The Supreme Court handed down its decision today in Cochise Consultancy, Inc. v. United States ex rel. Hunt, a closely-watched case about the False Claims Act’s (FCA) statute of limitations. In short, the Court held that a relator can file a qui tam up to 10 years after a violation of the FCA occurs as long as the relator files suit within three years of a responsible government official learning of the alleged fraud.

In a unanimous opinion by Justice Thomas, the Court held that the FCA’s 10-year statute of limitations can apply in cases where a relator pursues FCA claims after the United States has declined to intervene. The FCA contains two possible statutes of limitations. An FCA action may not be brought (1) more than six years after the date on which the FCA violation is committed, 31 U.S.C. § 3731(b)(1), or (2) “more than 3 years after the date when facts material to the right of action are known or reasonably should have been known by the official of the United States charged with responsibility to act in the circumstances, but in no event more than 10 years after the date on which the violation is committed,” id. § 3731(b)(2), whichever occurs last. By holding that relators in declined cases can take advantage of the 10-year limit in § 3731(b)(2), the Court rejected the view held by the three other courts of appeals to have addressed this question (the Fourth, Ninth, and Tenth Circuits), which had all held that relators in declined cases were confined to the 6-year statute of limitations in § 3731(b)(1).

The Court based its decision on the text of the FCA. Section 3731(b) states the limitations periods for “civil action[s] under section 3730,” and according to Justice Thomas, this “plain text” makes the two limitations periods applicable in both government-initiated and relator-initiated suits. Slip. op. 5. The Court dismissed Cochise’s arguments that § 3731(b)(2) should only apply when the government is a party as “at odds with fundamental rules of statutory interpretation.” Slip. op. 5.

The Court also rejected Cochise’s argument that the relator in a declined case should be considered “the official of the United States charged with responsibility to act in the circumstance” for purposes of triggering the three-year period within which the complaint must be filed to get § 3731(b)(2)’s 10-year limitations period. A private relator is not ordinarily an “official of the United States,” nor does the FCA’s text contemplate such a result.

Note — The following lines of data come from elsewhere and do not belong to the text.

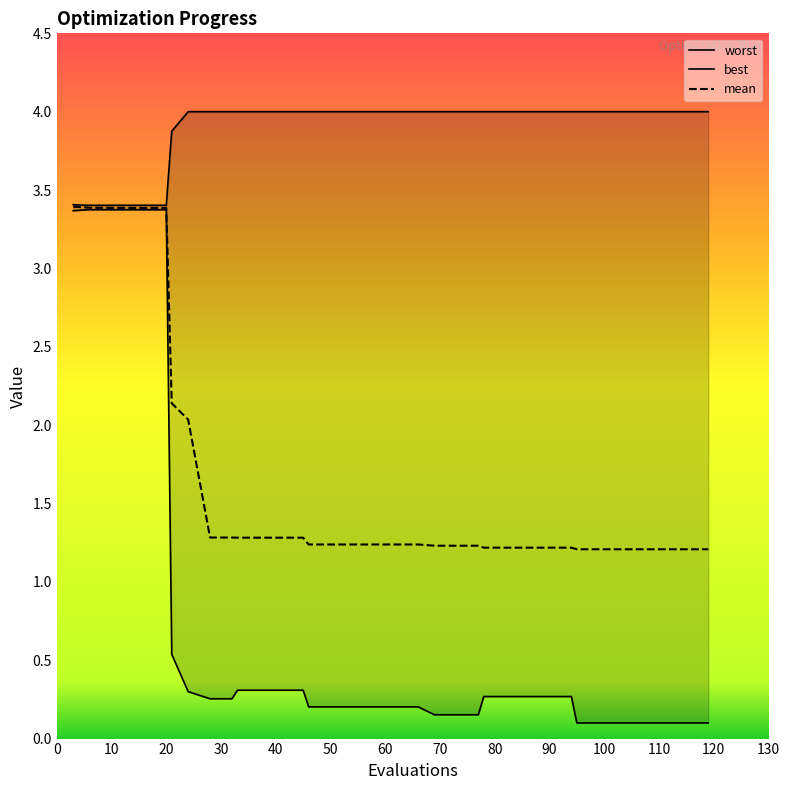

The value of worst at 60 is 1.2. True or false?

False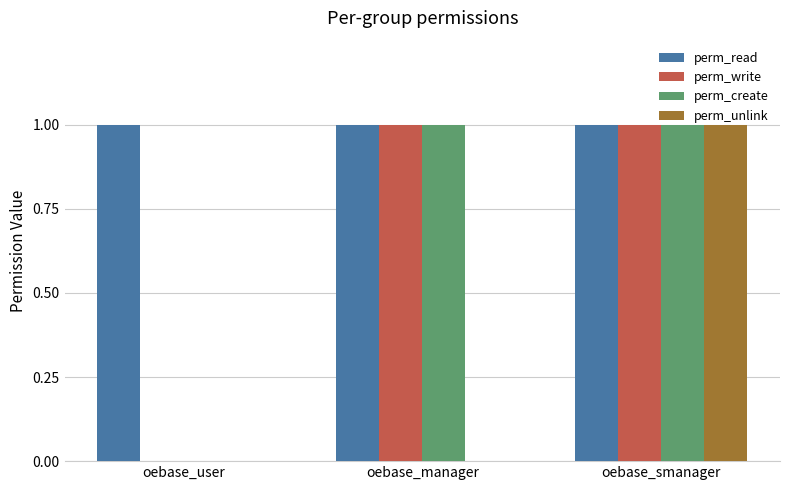

Which series has the largest total across all categories?

perm_read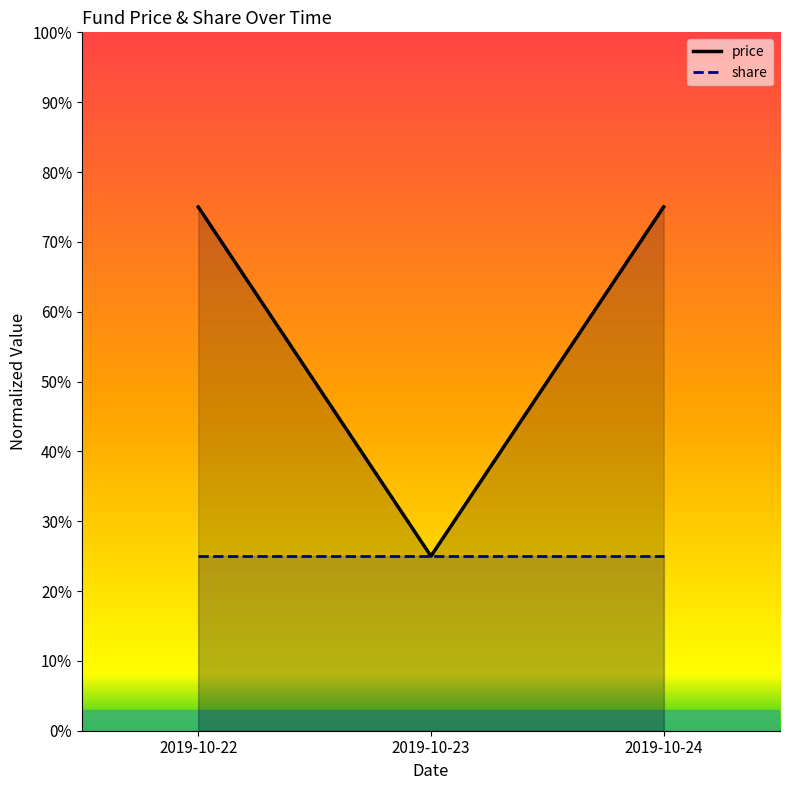

List the labels in order of value, largest first.

2019-10-22, 2019-10-24, 2019-10-23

This decision has significant implications for defendants. First, although the case before the Court was a suit involving alleged misconduct during a limited one-year period seven years before the suit was filed, the consequences of the decision are potentially far greater for entities that submit claims on a recurring basis (for example, those in the health care field and government contractors with long-term contracts), because for them, the decision means that relators will be able to seek treble damages plus per-claim penalties for 10 years’ worth of false claims.

Second, defendants now have a greater incentive to seek discovery of what the government knew and when because a relator seeking to use § 3731(b)(2)’s 10-year limitations period must file the complaint within three years of when “facts material to the right of action are known or reasonably should have been known” by “the official of the United States charge with responsibility to act in the circumstances.” The Court’s holding suggests that defendants may want to expand their efforts to develop defenses showing the relator failed to meet this requirement.

And like Justice Thomas' unanimous decision in Universal Health v. United States ex rel. Escobar, this decision may inspire more questions than it answers. The Court declined to decide who constitutes “the official of the United States” under § 3731(b)(2) or whether that must be the Attorney General (or his delegate), as the United States argued. And as defendants seek to develop factual records showing the appropriate government official knew (or should have known) material facts, courts will likely need to provide further guidance about what constitutes “material facts” in this context and when government officials reasonably should have known them.

While the Court’s decision has the potential to expand liability, Justice Thomas’s opinion leaves open several avenues for defendants to try to limit the impact of Court’s holding.